GIVEN PROBLEM
Reproduce every line of the items below without changing anything, but leave the pictures out of your answer.

══ RAW RECORDS

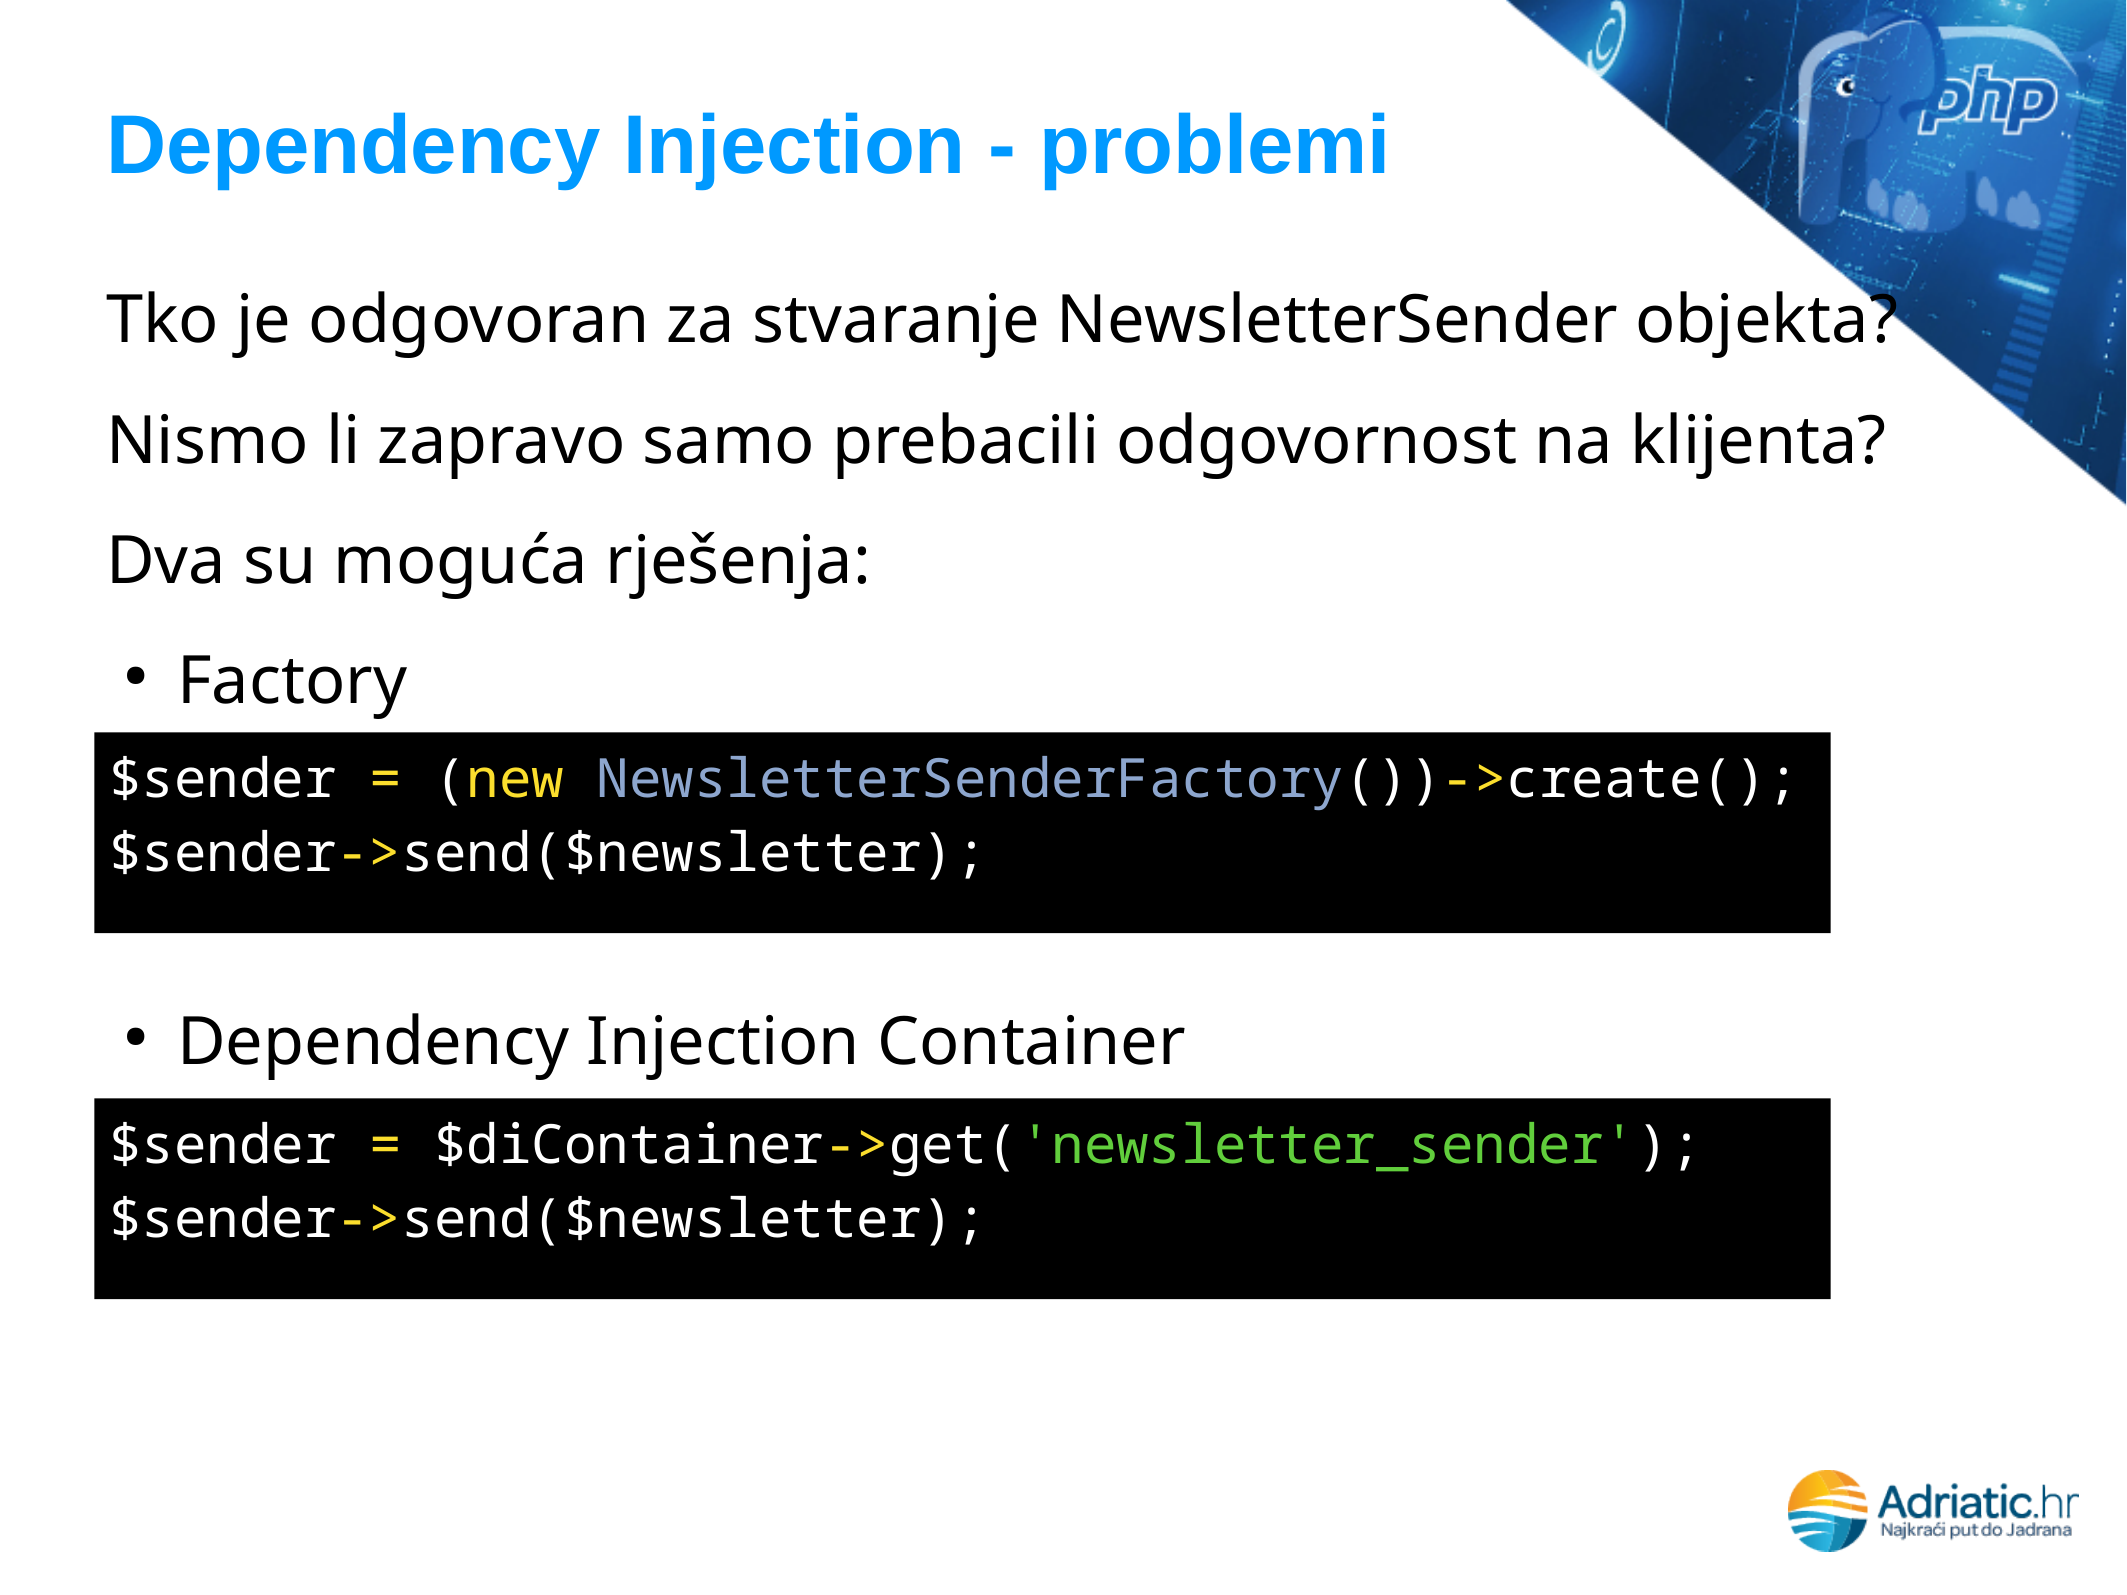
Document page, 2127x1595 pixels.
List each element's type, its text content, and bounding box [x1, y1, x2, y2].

picture [1788, 1470, 2079, 1552]
text_box $sender = $diContainer->get('newsletter_sender'); $sender->send($newsletter); [94, 1098, 1831, 1300]
picture [1505, 0, 2127, 625]
list Tko je odgovoran za stvaranje NewsletterSender objekta? Nismo li zapravo samo prebacili odgovornost na klijenta? Dva su moguća rješenja: Factory Dependency Injection Container [106, 271, 2020, 1453]
title Dependency Injection - problemi [106, 70, 1630, 219]
text_box $sender = (new NewsletterSenderFactory())->create(); $sender->send($newsletter); [94, 732, 1831, 934]
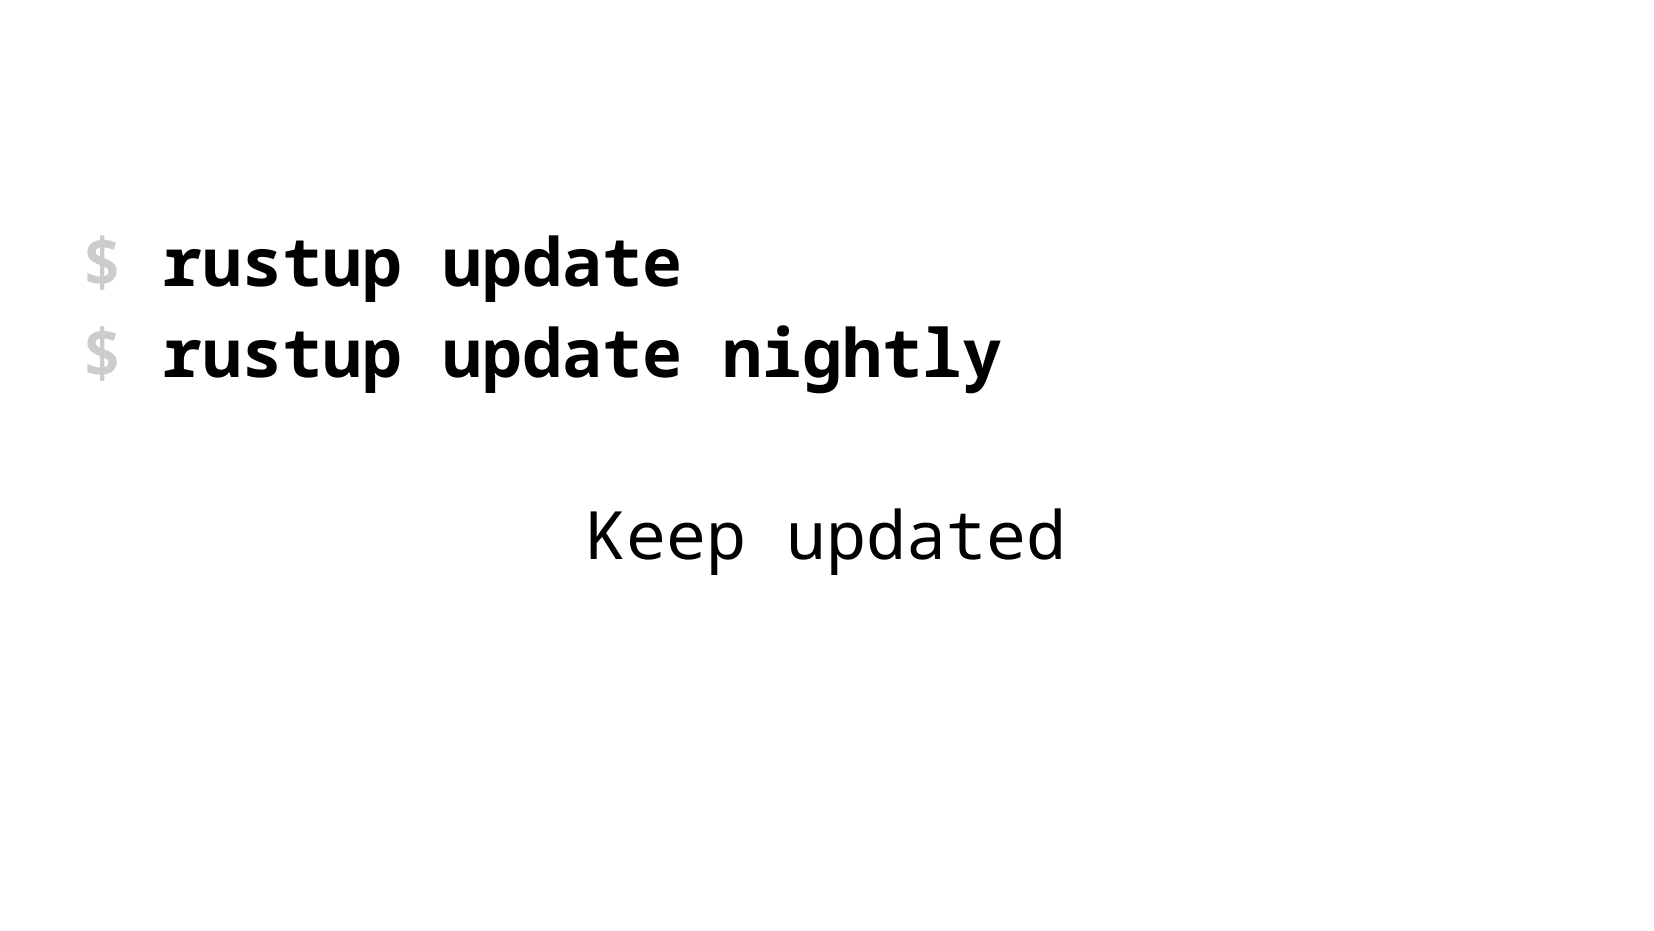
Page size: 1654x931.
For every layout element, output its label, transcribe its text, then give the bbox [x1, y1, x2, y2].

subtitle $ rustup update $ rustup update nightly Keep updated [82, 37, 1571, 758]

════

RESPONSE
Document page, 2127x1595 pixels.
List each element's type, its text content, and bounding box [x1, y1, x2, y2].

picture [1788, 1470, 2079, 1552]
text_box $sender = $diContainer->get('newsletter_sender'); $sender->send($newsletter); [94, 1098, 1831, 1300]
picture [1505, 0, 2127, 625]
list Tko je odgovoran za stvaranje NewsletterSender objekta? Nismo li zapravo samo prebacili odgovornost na klijenta? Dva su moguća rješenja: Factory Dependency Injection Container [106, 271, 2020, 1453]
title Dependency Injection - problemi [106, 70, 1630, 219]
text_box $sender = (new NewsletterSenderFactory())->create(); $sender->send($newsletter); [94, 732, 1831, 934]
Page size: 1654x931.
For every layout element, output its label, transcribe its text, then give the bbox [x1, y1, x2, y2].

subtitle $ rustup update $ rustup update nightly Keep updated [82, 37, 1571, 758]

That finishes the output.